Into this mix come Miranda Lichtenstein’s alluring 2015 photographs of plastic bags, in her fifth exhibition at Elizabeth Dee. At first glance, this show appeared to take up familiar themes of her practice: the still life as experiment, an interest in surface obfuscations and misaligned systems of representation, and the photograph as a container of enigmatic presence. Lush and mysterious, these images’ deep teals and complementary oranges, wet and weathered skins, sutures and flatness, kept reminding me of decoupage and even the stunning textures in the Alberto Burri exhibit simultaneously on view uptown. (The most abstract photographs were found in the side office, shadowy black-and-white prints whose titles—Bodega [Slash] and Bodega [Mirror]—carried a little heavier portent.) Their subject matter is actually thrice recycled: Over the course of two years, Lichtenstein has been photographing sculptures by New York–based artist Josh Blackwell, in which he’s cut, painted, joined together, and hand-stitched, with fabrics and metal, classic takeout and deli bags—vibrant works that reflect the efficient ingenuity with discarded materials found in folk art around the world. Lichtenstein’s photographs never show the complete object. In some, it’s not clear you’re even looking at a plastic bag anymore: Have a Nice Day (front) resembles the singed wing of some bird of prey. In others, the telltale font and wording make the material obvious.

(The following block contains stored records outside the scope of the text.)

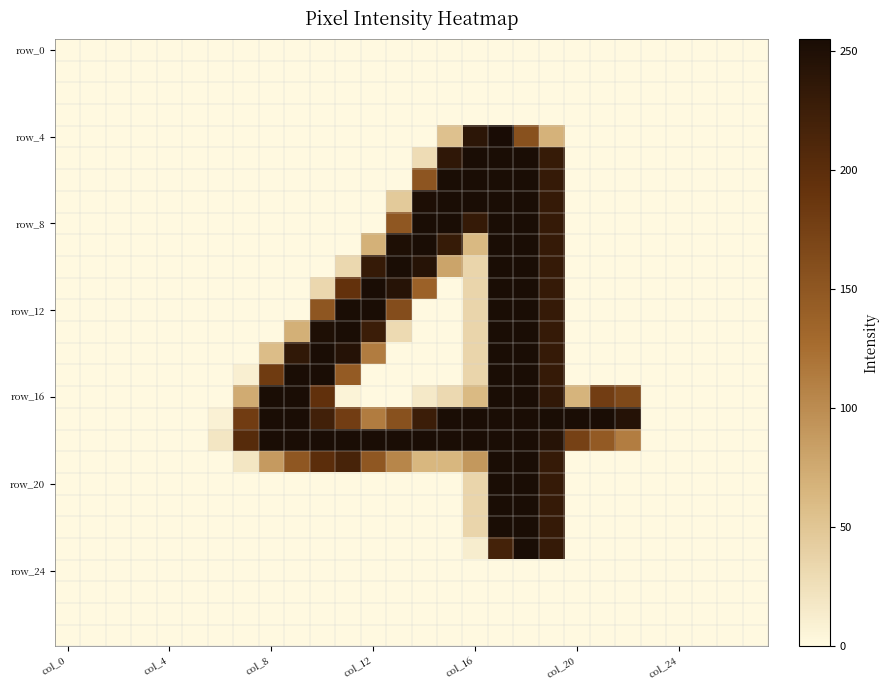

At which category is the sum across all series the highest?

17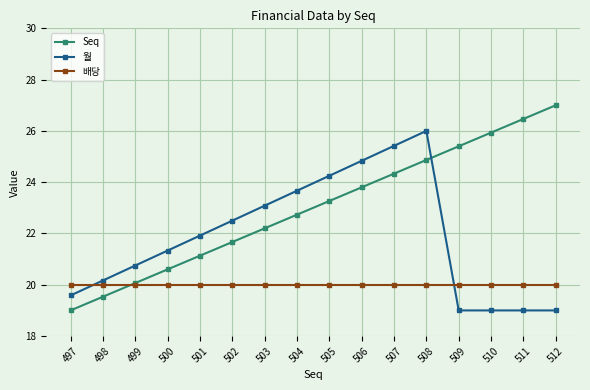

What is the sum of all 배당 values?

320.0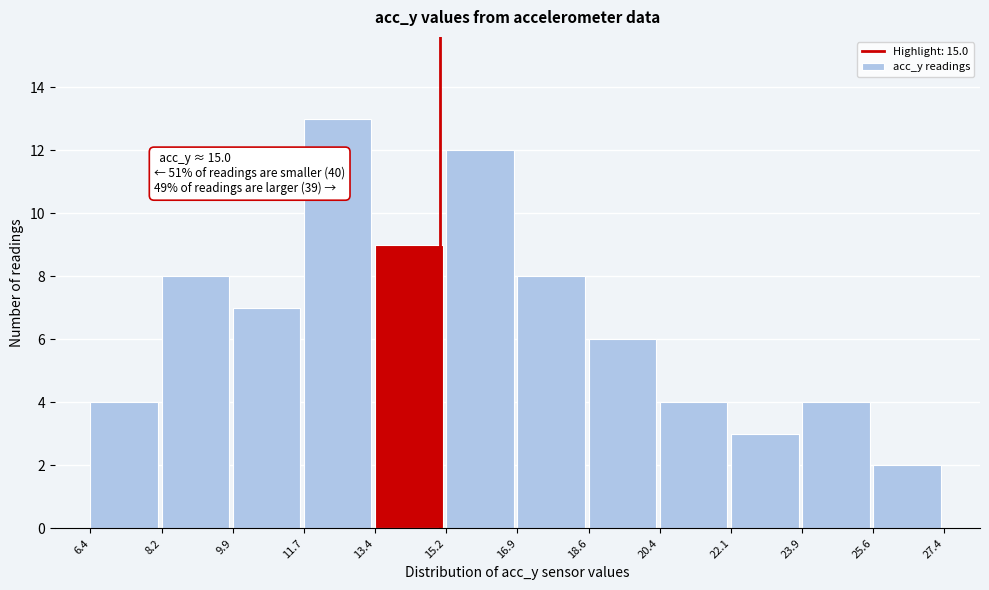

Which range on the x-axis has the tallest bar?

11.7 to 13.4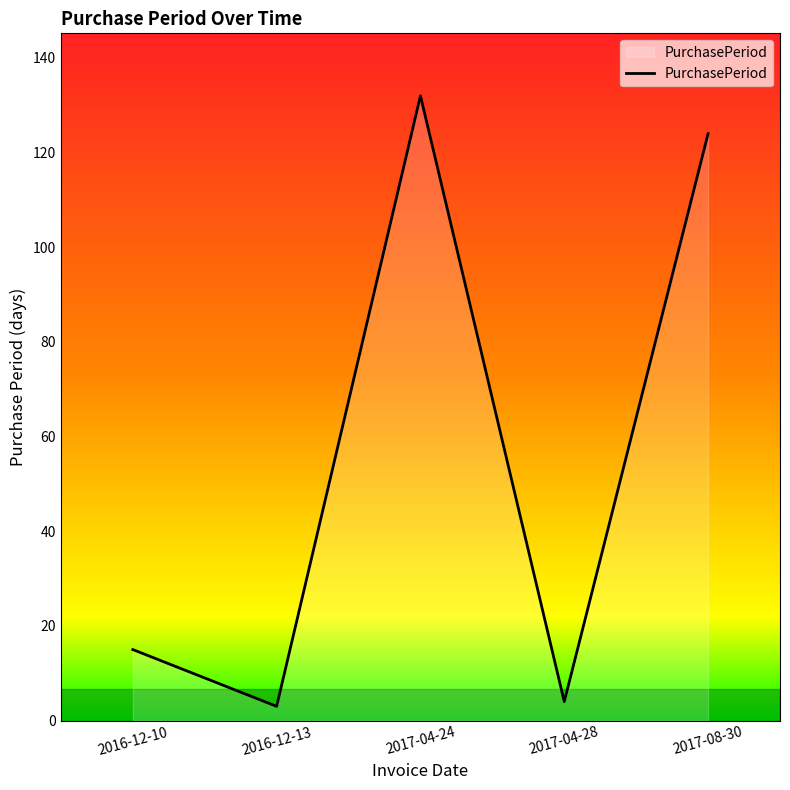

Between 2017-04-28 and 2017-08-30, which is larger?

2017-08-30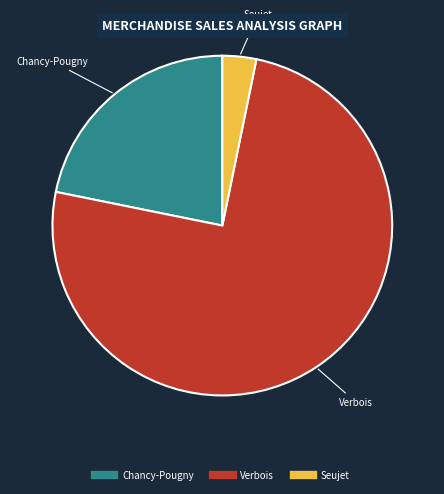

Is the sum of Chancy-Pougny and Seujet greater than half?

No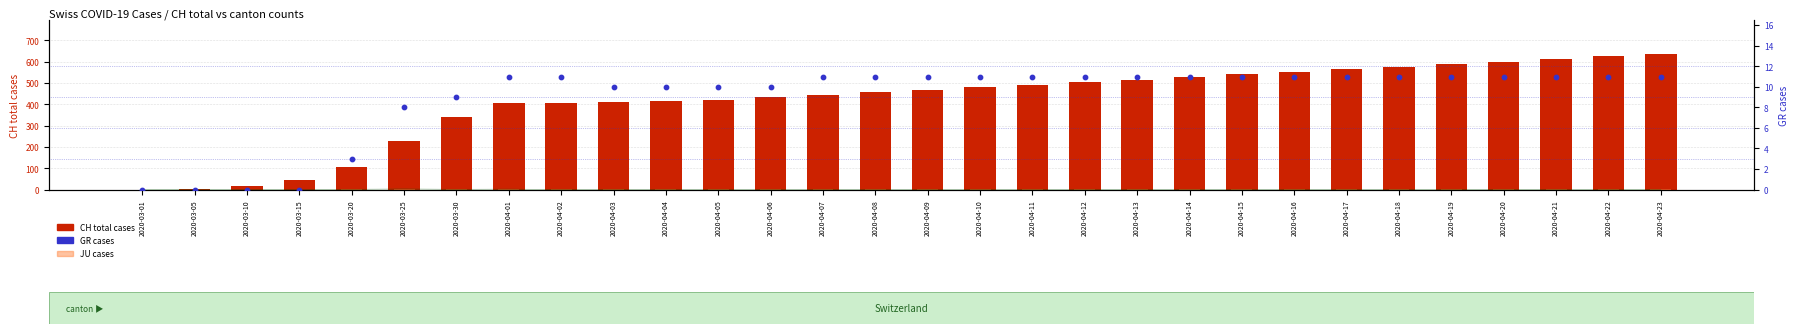

At how many categories does at least one series exceed 199?

25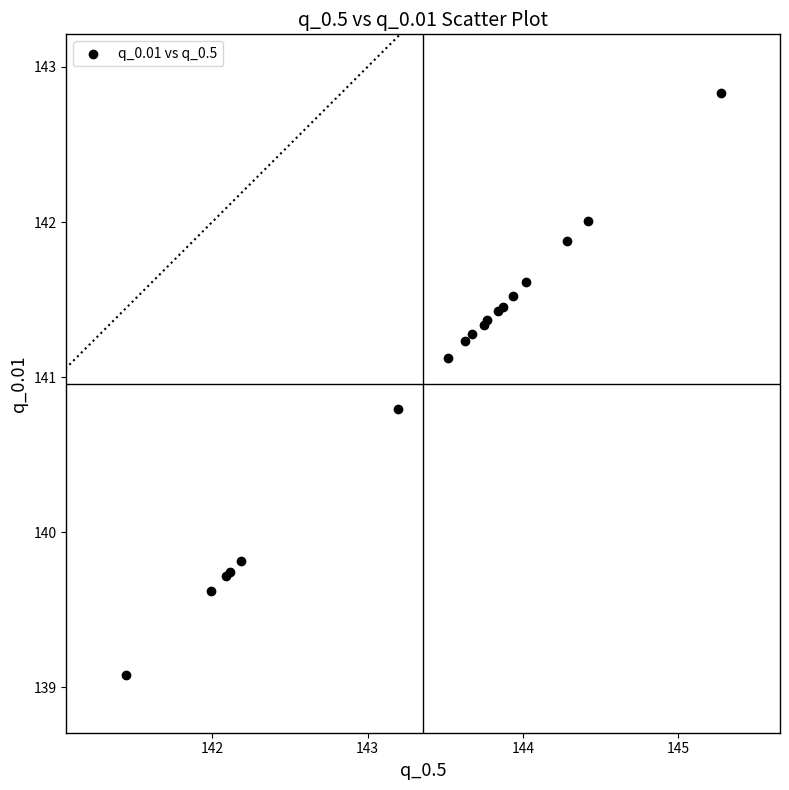

What Y value in the scatter plot is closest to 140?

139.8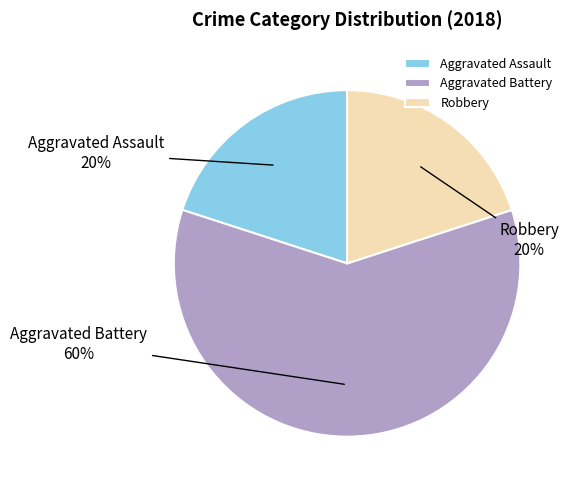

Do Robbery and Aggravated Assault together represent more than half of the pie?

No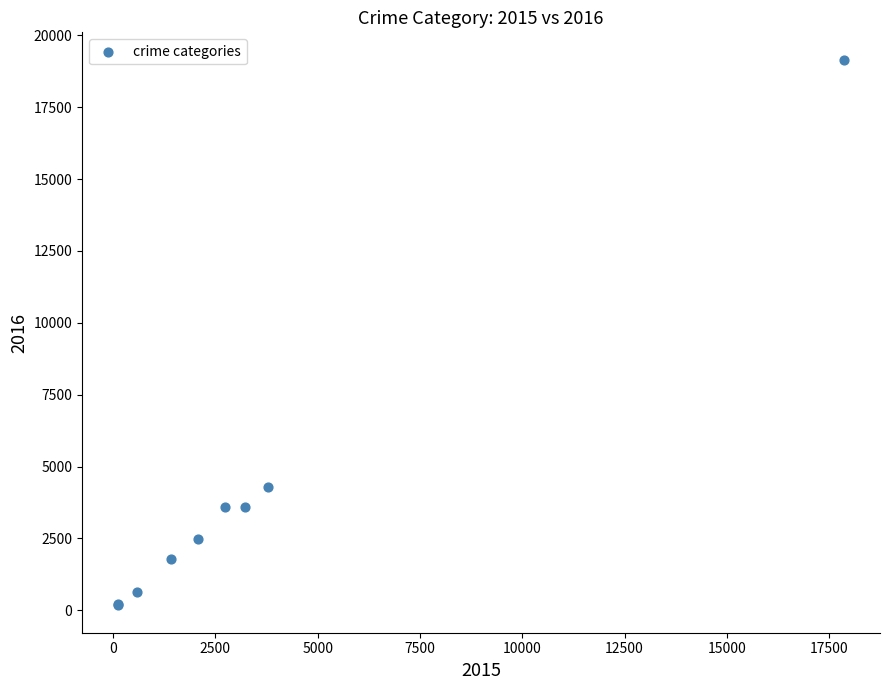

What Y value in the scatter plot is closest to 9662?

4299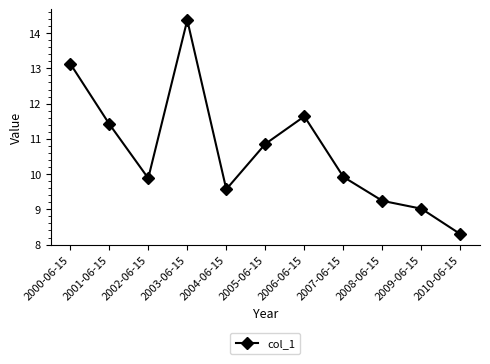

How many points are higher than both their immediate neighbors (excluding endpoints)?

2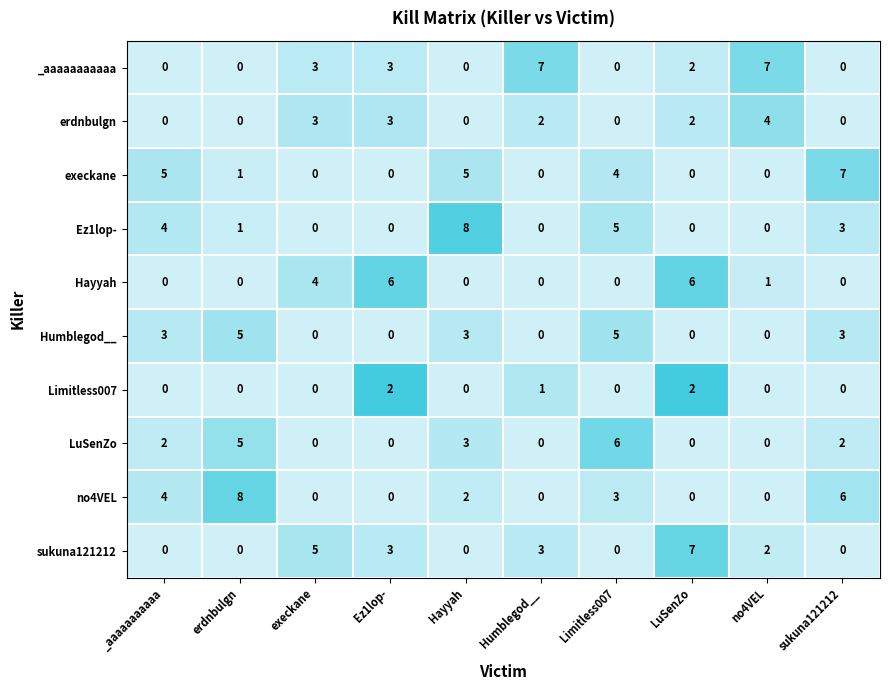

True or false: sukuna121212 has a value of -3 at Hayyah.

False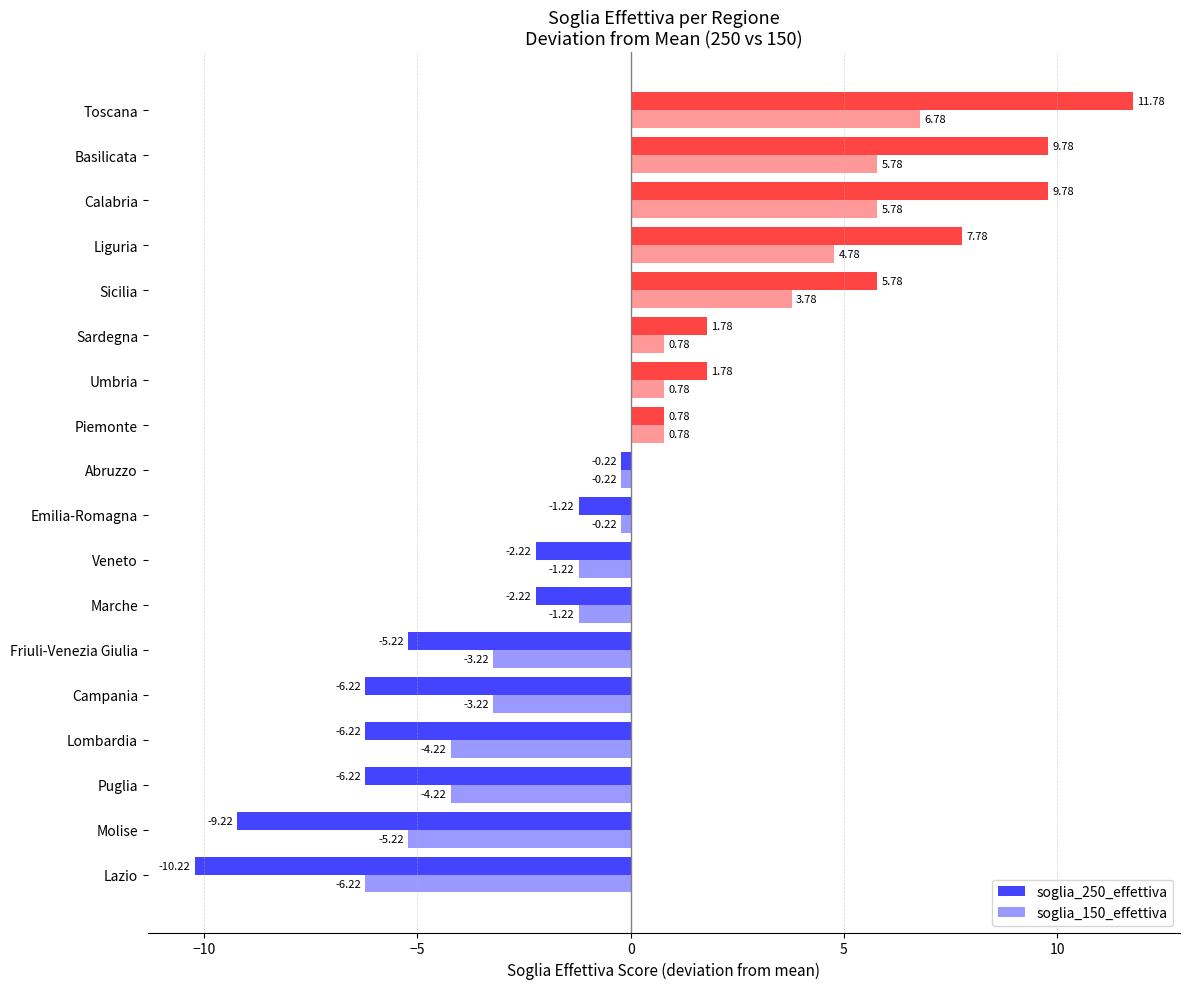

What is the difference between the maximum and minimum values in the soglia_150_effettiva series?

13.0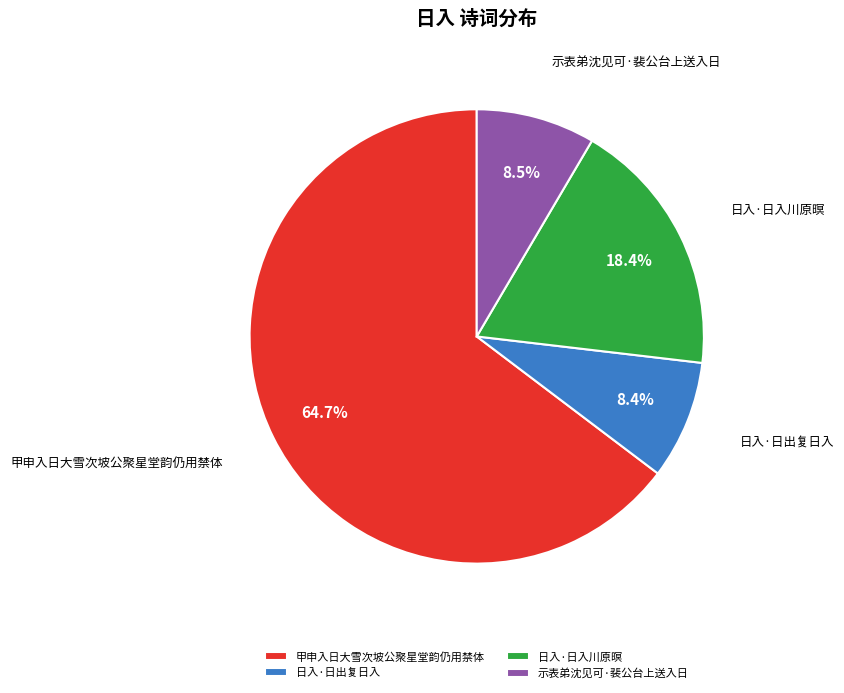

Is there any slice that represents more than half of the pie?

Yes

The quietest collaborator was Anthony McCann, the poet whose lines from “Vow” give the exhibition its name: “more Me / than mine.” If this was the motto of authorship in Lichtenstein’s subtle photographs, language also served as found poetry throughout, quietly underscoring the social exchanges and environmental hazards of plastic bags. The works’ titles borrow the stacked words found on so many, whose looping script and block letters are cheerfully grateful (Thank You! Have a Nice Day!) and alarmist (To avoid suffocation . . .). In Thank You (orange), we can just make out the fragment FROM BABIES AND CHILDREN and MAY CLING. You! repeats its title three times down the center of the photograph, the sentence fragment underscoring the strange serial refraction of self at the center of a plastic bag’s economy. Thank anonymous you for spending money here—YOU! YOU! YOU!

These photographs overlooked an elaborate floor piece, Welcome Water, authored by both Lichtenstein and Blackwell, consisting of flatbed scans of Blackwell’s sculptures that are ink-jet printed and, in places, cut away. The piece resembled a quilted island, stitched together with bright silk and wool and delicately silhouetted. But its beauty was at odds with another reference that came to mind, the Great Pacific Garbage Patch, one of several “trash vortexes” in the world’s oceans that are hundreds of thousands of square miles in size. (Blackwell has more effectively displayed his bag sculptures in trees, appropriating the space of trapped litter that flutters throughout cities while suggesting a repurposed release into the wild.)

The commitment of Blackwell’s project is reflected by Lichtenstein’s: To take two years to do anything in the art world today feels like an eternity, let alone to focus on someone else’s work. This restraint doesn’t sacrifice self. The original bags’ text and material point to a subject that recedes but never disappears. The same is true in Lichtenstein’s photographs, except they are all the better for it.